Üçüncüsü, liberal dünya düzeninin ilkelerini koruyun. Modern hükümetin kurucu efsanesi, kâh despot kâh hayırhah, ama her daim halkını dış düşmandan koruyacak kadar güçlü olan yöneticiler tarafından korunan etrafı duvarlarla çevrili bir şehirdi. Aydınlanma düşünürleri, meşru devletin amacının insanların temel ihtiyaçlarını -yani güvenlik, düzen, iktisadi refah ve adaleti- sağlamak olduğunu savunarak bu kavramı yeni bir çerçeveye oturtmuştu. Bireyler bu temel ihtiyaçları kendi başlarına sağlayamazlar. Pandemi, refahın küresel ticarete ve insanların hareketliliğine bağlı olduğu bir çağda etrafı duvarlarla çevrili şehri yeniden canlandırarak bir anakronizmi tetikledi.

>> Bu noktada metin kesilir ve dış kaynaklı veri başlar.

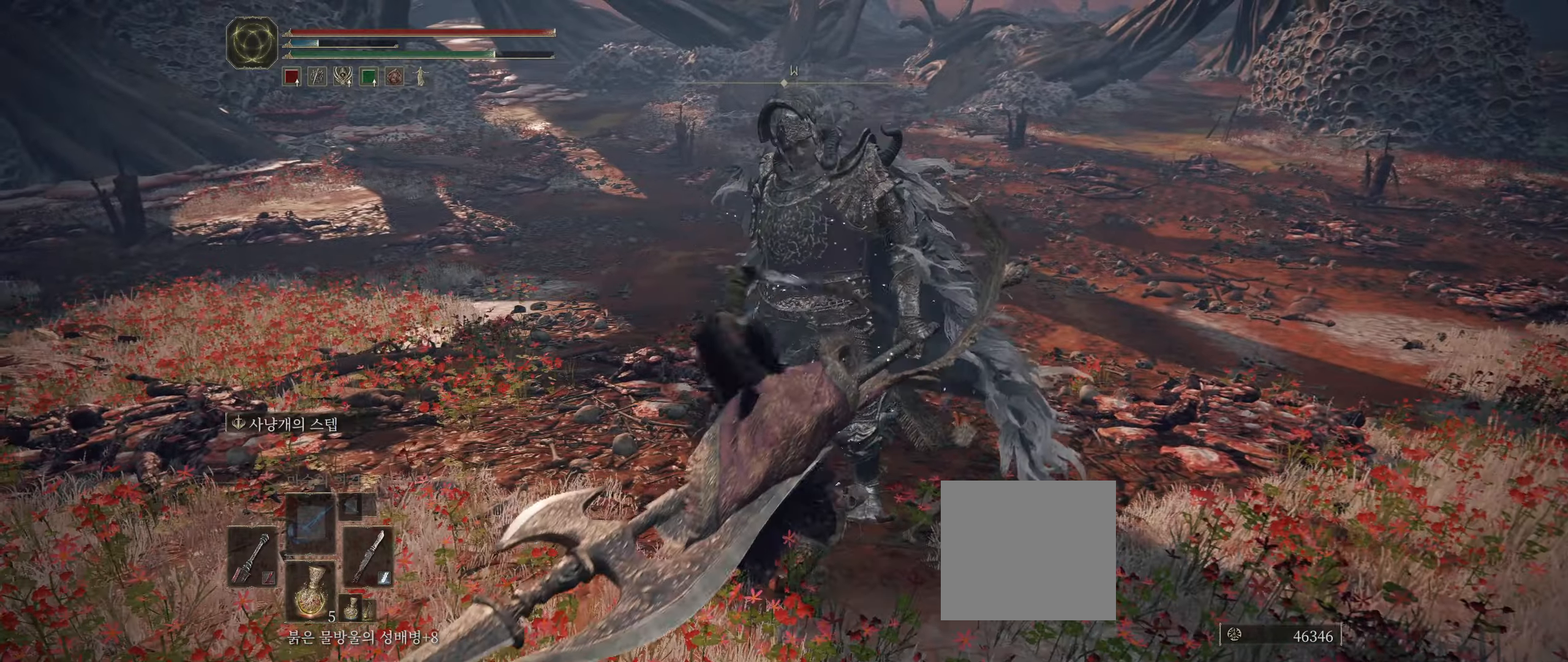
{"buttons": [], "left_stick": "center", "events": []}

Dünya demokrasilerinin Aydınlanma değerlerini savunması ve sürdürmesi gerekiyor. Gücü meşruiyetle dengelemekten küresel bir çark ediş, mevcut toplumsal sözleşmenin hem yurtiçinde hem de yurtdışında dağılmasına yol açacaktır. Bu bin yıllık meşruiyet ve güç sorunu, Covid-19 salgınıyla baş etme çabasıyla eşzamanlı olarak çözülemez. Dizginleme, -hem iç politikada hem de uluslararası diplomaside- tüm taraflarda gerekli. Öncelikler belirlenmeli.
Biz, Bulge Muharebesi’nden refahın arttığı ve insan onurunun geliştiği bir dünyaya geçiş yaptık. Şimdi ise çığır açıcı bir dönemde yaşıyoruz. Liderlerin karşı karşıya olduğu tarihi meydan okuma, geleceği inşa ederken krizi yönetmek. Başarısızlık dünyayı ateşe verebilir.